§ **What you are asked to do**
Format the lines of the records starting at the one containing "2.28.2 catalogue (DETECT_THRESH" and ending at the one containing "[instrumental pixel values]" as a numbered list, leaving out any blank lines.

§ **Exercise data**
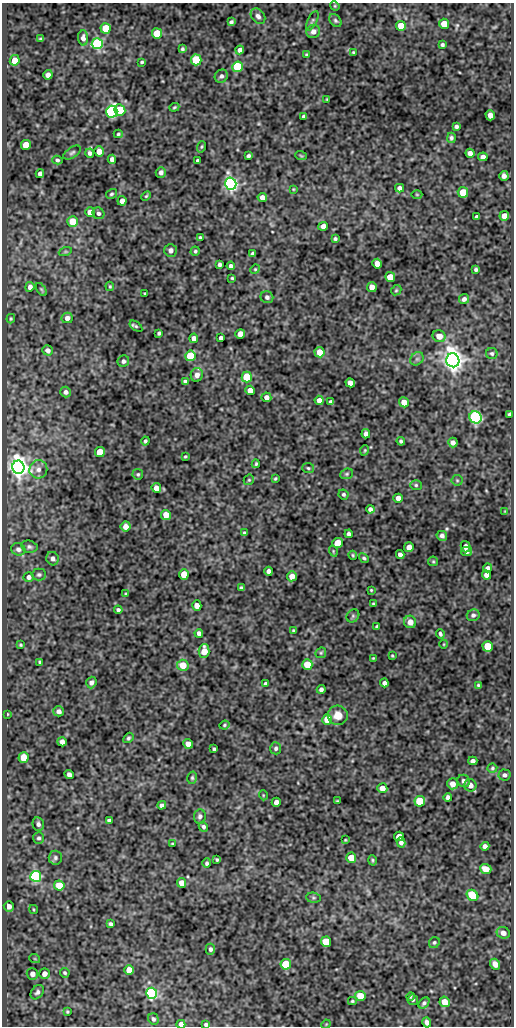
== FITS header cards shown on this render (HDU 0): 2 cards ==
NAXIS1  =                  512
NAXIS2  =                 1024

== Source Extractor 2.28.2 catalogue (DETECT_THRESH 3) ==
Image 512 x 1024 px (HDU 0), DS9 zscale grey, 1 PNG px = 1 image px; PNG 516 x 1028 px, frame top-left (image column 1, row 1024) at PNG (2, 3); each listed source drawn as its Kron ellipse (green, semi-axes under 4 px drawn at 4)
Background 72.4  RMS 0.49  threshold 1.46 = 3 sigma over >= 5 px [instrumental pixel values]
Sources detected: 260; all 260 listed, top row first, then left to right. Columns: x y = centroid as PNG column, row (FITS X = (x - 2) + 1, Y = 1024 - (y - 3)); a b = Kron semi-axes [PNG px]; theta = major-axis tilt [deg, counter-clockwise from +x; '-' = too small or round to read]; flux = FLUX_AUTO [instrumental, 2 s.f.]
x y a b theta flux
335 6 5 4 - 32
258 16 8 6 -51 120
335 20 7 5 -51 63
312 21 10 4 65 69
231 22 4 4 - 70
444 24 5 5 - 610
401 26 5 5 - 610
106 28 5 5 - 980
313 31 7 6 - 160
157 33 5 5 - 1000
83 38 7 5 -87 140
41 39 4 3 - 49
97 44 5 5 - 5900
442 45 4 3 - 62
182 49 4 3 - 58
240 50 4 4 - 120
353 52 3 3 - 31
306 55 4 3 - 38
15 60 5 4 - 400
196 60 5 5 - 1900
142 62 3 3 - 47
238 67 5 5 - 2800
48 75 5 4 - 150
221 76 7 6 - 98
327 99 3 3 - 27
174 107 5 3 - 40
120 110 6 5 - 850
112 112 6 5 - 8300
490 115 5 4 - 180
304 117 4 3 - 84
456 126 4 3 - 75
118 134 4 3 - 49
451 138 5 4 - 70
26 145 5 5 - 670
201 147 6 4 72 42
99 151 5 4 - 280
72 153 10 5 32 75
90 153 4 3 - 86
470 153 4 4 - 140
248 156 4 3 - 64
301 156 6 3 -20 31
483 157 4 4 - 130
112 159 4 4 - 160
57 160 5 4 - 61
198 160 3 3 - 63
161 172 5 5 - 130
40 174 4 4 - 130
504 176 5 4 - 120
231 184 6 5 - 13000
400 188 4 4 - 130
293 189 3 2 - 23
463 192 5 5 - 720
111 194 6 4 31 55
417 194 5 3 - 29
146 196 5 4 - 40
262 197 5 4 - 180
122 201 4 4 - 180
90 212 5 5 - 320
98 213 6 5 - 88
504 216 5 5 - 310
477 217 4 4 - 81
73 221 5 5 - 700
323 226 5 4 - 150
200 237 3 3 - 39
335 239 4 3 - 60
171 250 6 6 - 130
195 251 4 4 - 51
65 252 7 4 19 46
253 254 4 4 - 90
220 264 4 4 - 82
377 264 5 4 - 270
231 266 4 4 - 100
255 269 5 4 - 39
476 269 4 3 - 63
390 277 5 5 - 610
232 278 3 3 - 37
110 286 4 3 - 37
30 287 5 4 - 120
372 287 5 4 - 230
41 289 7 3 -55 41
396 290 5 4 - 44
145 293 3 3 - 39
267 297 6 6 - 97
464 299 5 4 - 120
67 318 5 5 - 140
11 319 5 3 - 38
136 326 7 4 -35 51
159 333 4 3 - 57
240 334 5 5 - 340
439 336 6 6 - 300
194 338 4 4 - 200
221 338 4 4 - 97
48 350 5 5 - 140
319 352 5 5 - 480
492 354 5 5 - 62
190 356 5 5 - 1300
417 359 7 6 - 80
453 360 7 6 - 31000
123 361 6 5 - 85
197 375 7 6 - 180
247 377 5 5 - 1500
185 381 4 3 - 79
350 383 5 4 - 210
250 390 5 4 - 390
66 392 5 5 - 96
266 397 5 4 - 160
319 400 5 4 - 200
331 402 4 4 - 96
404 402 5 5 - 310
509 415 4 3 - 84
475 417 6 6 - 7100
366 434 4 4 - 150
145 441 4 3 - 56
401 441 4 4 - 59
453 443 5 4 - 120
365 450 5 3 - 35
100 452 5 5 - 1000
185 456 3 3 - 36
256 464 4 3 - 47
18 467 6 6 - 31000
308 468 6 5 - 55
38 469 9 9 - 170
138 474 5 5 - 53
347 474 7 5 21 56
275 478 3 2 - 40
249 480 5 4 - 43
457 480 5 5 - 48
416 485 6 5 - 53
156 488 5 4 - 240
344 494 5 4 - 57
398 498 5 4 - 230
370 509 4 4 - 97
505 511 3 3 - 23
166 515 5 5 - 420
126 526 5 5 - 260
244 533 3 3 - 44
349 534 4 4 - 92
442 536 5 4 - 110
338 543 5 5 - 630
29 547 8 6 -13 81
409 547 5 4 - 210
465 547 6 5 - 210
18 549 7 6 - 110
333 551 5 3 - 29
466 552 6 4 -9 97
353 555 5 3 - 38
400 555 4 4 - 150
364 558 5 4 - 53
53 559 7 6 - 110
433 561 5 5 - 42
488 568 4 4 - 95
269 571 4 4 - 130
184 574 5 5 - 530
39 575 7 6 - 68
486 575 5 4 - 190
292 576 5 5 - 260
29 577 5 5 - 130
241 588 4 3 - 56
371 590 3 3 - 31
126 594 3 3 - 37
373 603 4 3 - 31
197 606 5 4 - 220
118 610 4 4 - 71
473 615 6 5 - 87
353 616 7 6 - 62
410 622 6 6 - 270
377 626 3 3 - 55
293 630 3 3 - 44
199 633 4 4 - 130
440 634 4 3 - 67
444 644 4 3 - 26
20 645 4 3 - 38
488 646 5 5 - 1000
204 651 7 5 86 460
321 653 6 5 - 43
392 656 3 2 - 32
373 658 3 2 - 28
40 662 4 3 - 58
183 665 5 5 - 590
307 665 5 5 - 610
91 683 6 5 - 110
384 683 4 4 - 110
265 684 4 3 - 65
478 685 4 4 - 37
321 689 4 4 - 90
59 711 5 5 - 130
7 714 3 2 - 26
338 715 10 9 - 370
327 719 5 5 - 640
224 725 5 3 - 41
128 738 5 4 - 58
62 742 5 4 - 180
188 744 5 4 - 230
276 748 6 5 - 75
214 749 4 3 - 51
23 758 5 5 - 630
473 761 4 4 - 120
492 768 5 4 - 48
69 774 5 4 - 120
504 775 6 5 - 95
192 778 6 5 - 55
464 781 6 6 - 120
453 784 5 5 - 260
470 785 6 6 - 250
382 788 5 5 - 270
263 795 5 3 - 28
448 797 4 4 - 97
337 801 3 2 - 30
420 801 5 5 - 1500
276 802 5 4 - 200
162 805 4 4 - 100
200 816 7 6 - 95
109 820 4 3 - 77
38 824 7 5 -77 110
203 827 5 4 - 76
399 836 5 4 - 340
39 838 6 5 - 78
345 840 3 3 - 29
401 842 5 4 - 110
172 843 4 2 - 29
485 846 4 4 - 120
55 858 7 6 - 86
351 858 5 5 - 550
217 860 4 3 - 47
372 860 5 3 - 42
207 863 5 4 - 67
486 869 6 5 - 420
36 876 5 5 - 6600
182 883 5 4 - 280
59 885 5 5 - 830
472 895 6 5 - 1200
313 898 7 5 -7 58
9 906 5 5 - 190
33 909 5 2 - 32
110 924 4 4 - 74
503 933 6 5 - 200
326 942 5 5 - 1500
434 943 6 5 - 50
210 949 5 4 - 82
35 959 5 3 - 29
286 964 5 5 - 1900
495 964 6 5 - 200
129 970 5 5 - 430
65 973 5 4 - 55
32 974 6 5 - 190
44 974 5 5 - 170
37 992 8 5 50 110
152 993 5 5 - 5900
360 996 5 5 - 650
410 996 4 3 - 42
413 1000 5 5 - 69
352 1001 4 3 - 43
445 1002 5 5 - 470
424 1003 6 4 45 74
67 1012 3 2 - 35
153 1019 6 5 - 75
427 1022 5 4 - 120
181 1024 4 4 - 200
206 1024 3 3 - 56
326 1024 5 4 - 29
At the frame edge (FLAGS 8, measured only in part): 2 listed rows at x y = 181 1024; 206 1024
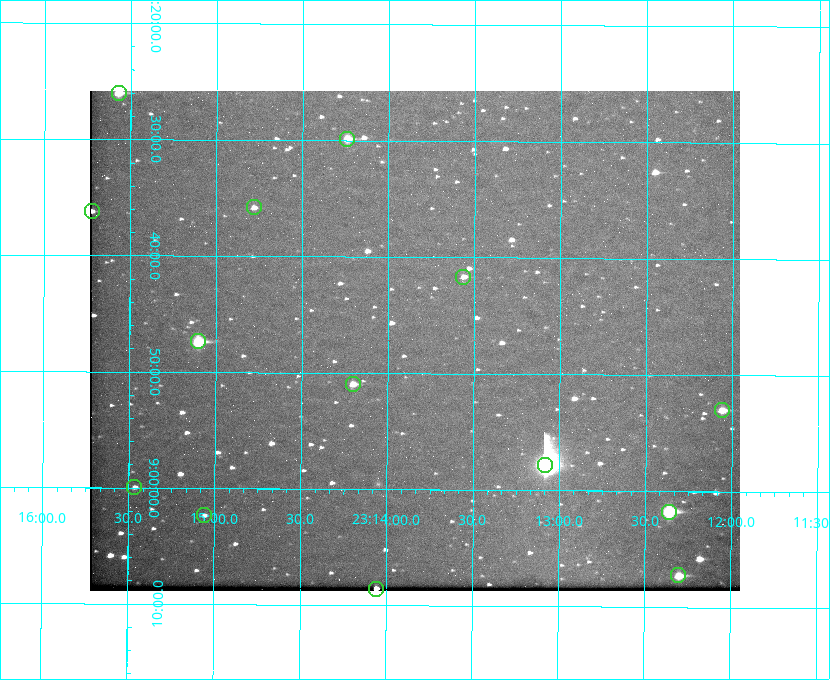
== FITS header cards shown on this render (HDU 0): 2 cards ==
NAXIS1  =                  650 / Width of table row in bytes
NAXIS2  =                  500 / Number of rows in table

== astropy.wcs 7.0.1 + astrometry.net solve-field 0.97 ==
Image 650 x 500 px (HDU 0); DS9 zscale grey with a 90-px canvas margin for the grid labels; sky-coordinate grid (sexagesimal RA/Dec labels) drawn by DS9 from the SOLVED WCS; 14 Tycho-2 reference stars matched to detected sources circled (green)
Header WCS: none
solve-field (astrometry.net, Tycho-2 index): SOLVED blind (the file carries no WCS)
Solved WCS: RA---TAN-SIP/DEC--TAN-SIP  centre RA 23:13:51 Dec +08:47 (348.46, +8.79 deg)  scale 5.16 arcsec/px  FOV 56.0' x 43.0'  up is +180 deg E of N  parity flipped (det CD > 0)
(file carries no celestial WCS; the grid is the blind solution)
Tycho-2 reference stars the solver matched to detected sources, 14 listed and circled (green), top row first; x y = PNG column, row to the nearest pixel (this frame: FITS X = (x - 90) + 1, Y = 500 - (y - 91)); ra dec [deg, ICRS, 3 dp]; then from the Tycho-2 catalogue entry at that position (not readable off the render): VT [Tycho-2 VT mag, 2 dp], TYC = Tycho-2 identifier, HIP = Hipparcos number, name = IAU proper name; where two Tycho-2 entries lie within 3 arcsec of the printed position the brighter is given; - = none
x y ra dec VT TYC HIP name
119 93 348.892 +8.433 9.72 1161-1320-1 - -
347 139 348.560 +8.498 9.78 1161-1619-1 - -
254 207 348.695 +8.597 11.30 1161-1571-1 - -
92 211 348.931 +8.603 11.18 1161-1110-1 - -
463 277 348.391 +8.694 11.47 1161-728-1 - -
198 341 348.775 +8.789 8.97 1161-884-1 114784 -
353 384 348.550 +8.849 10.80 1161-574-1 - -
722 410 348.014 +8.883 10.51 1161-1048-1 - -
545 465 348.271 +8.963 6.92 1161-1161-1 114608 -
134 487 348.866 +8.999 11.82 1161-694-1 - -
669 512 348.091 +9.029 8.14 1161-448-1 114562 -
204 515 348.765 +9.039 11.87 1161-1547-1 - -
678 575 348.075 +9.120 9.77 1161-768-1 - -
376 589 348.514 +9.143 10.38 1161-1071-1 - -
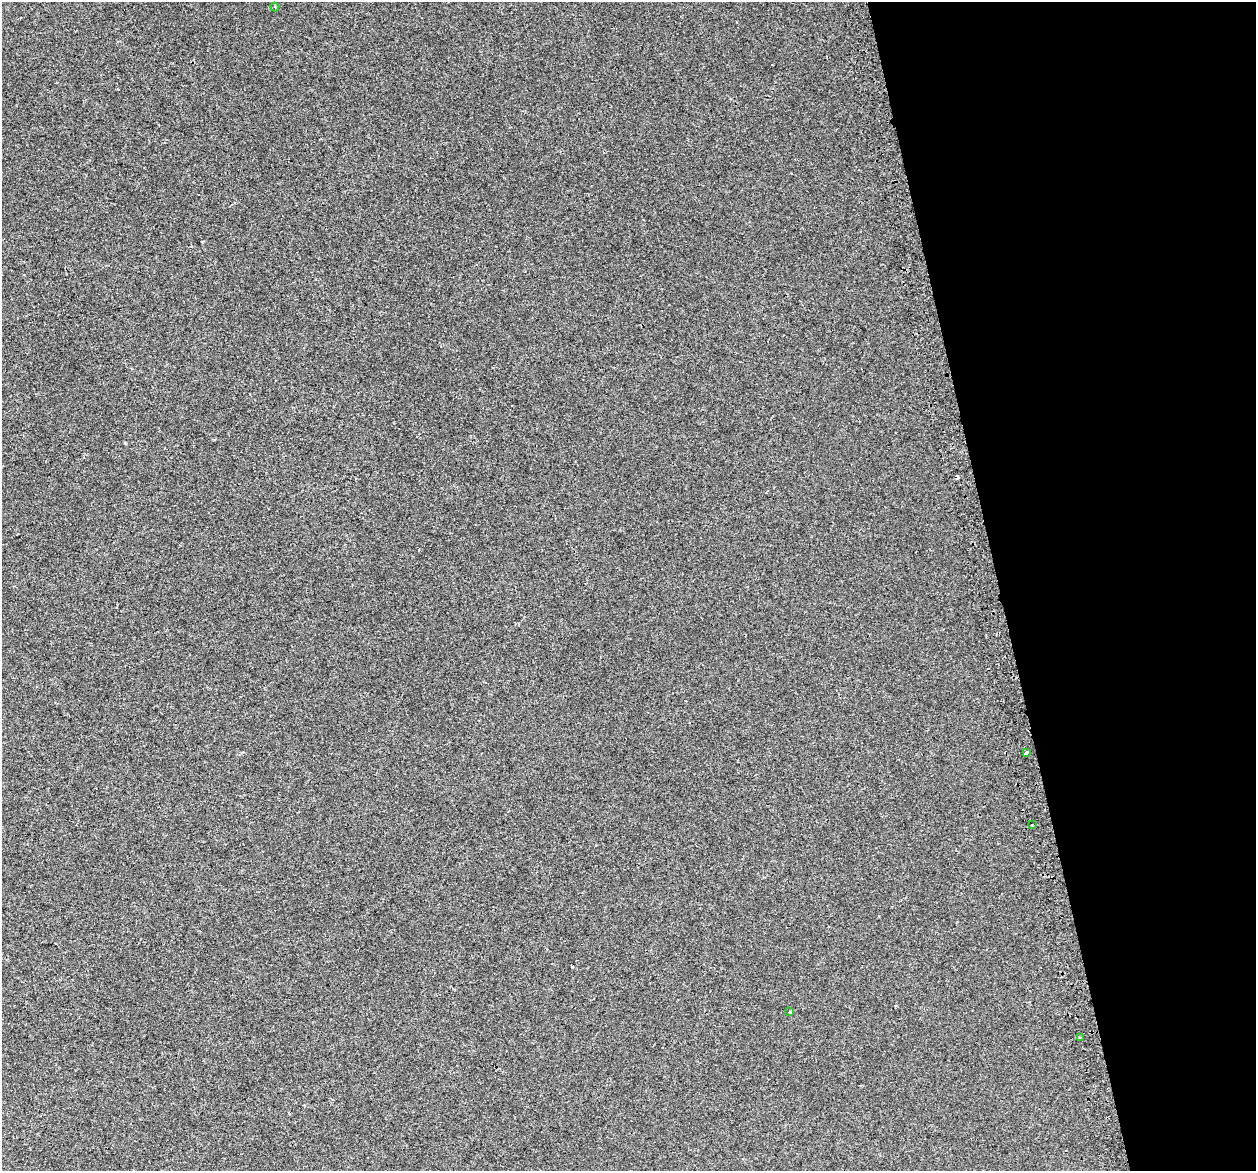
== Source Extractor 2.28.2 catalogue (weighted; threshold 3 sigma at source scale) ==
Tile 12 of 4 x 4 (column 4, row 3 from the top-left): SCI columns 3790-5043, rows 1267-2435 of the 5073 x 4815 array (HDU 1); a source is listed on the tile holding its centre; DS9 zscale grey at full resolution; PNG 1258 x 1173 px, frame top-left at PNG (2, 2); each listed source drawn as its Kron ellipse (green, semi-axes under 4 px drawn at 4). Shown black and unused: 21% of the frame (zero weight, under 2 of 3 exposures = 2% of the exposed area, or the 3 px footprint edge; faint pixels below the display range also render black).
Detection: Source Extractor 2.28.2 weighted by HDU 2 'WHT'; one run over the whole footprint, this tile lists its part. Background 0.00221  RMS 0.0046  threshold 0.0207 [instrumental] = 3 sigma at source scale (4.5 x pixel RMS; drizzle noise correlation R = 1.50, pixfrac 1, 0.0396/0.0396 arcsec/px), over >= 5 px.
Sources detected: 7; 2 cosmic-ray / hot-pixel residue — neither listed nor drawn; the other 5 listed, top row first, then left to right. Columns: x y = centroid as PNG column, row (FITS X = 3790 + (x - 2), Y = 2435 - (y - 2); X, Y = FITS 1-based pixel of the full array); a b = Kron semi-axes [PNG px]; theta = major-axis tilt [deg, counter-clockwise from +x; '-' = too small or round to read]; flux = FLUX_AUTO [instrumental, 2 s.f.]
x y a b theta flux
275 7 4 3 - 0.42
1026 753 4 3 - 3.1
1032 825 3 3 - 2.9
790 1012 3 2 - 0.56
1081 1037 3 3 - 1.9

§ **Solution to the exercise**
1. == Source Extractor 2.28.2 catalogue (DETECT_THRESH 3) ==
2. Image 512 x 1024 px (HDU 0), DS9 zscale grey, 1 PNG px = 1 image px; PNG 516 x 1028 px, frame top-left (image column 1, row 1024) at PNG (2, 3); each listed source drawn as its Kron ellipse (green, semi-axes under 4 px drawn at 4)
3. Background 72.4  RMS 0.49  threshold 1.46 = 3 sigma over >= 5 px [instrumental pixel values]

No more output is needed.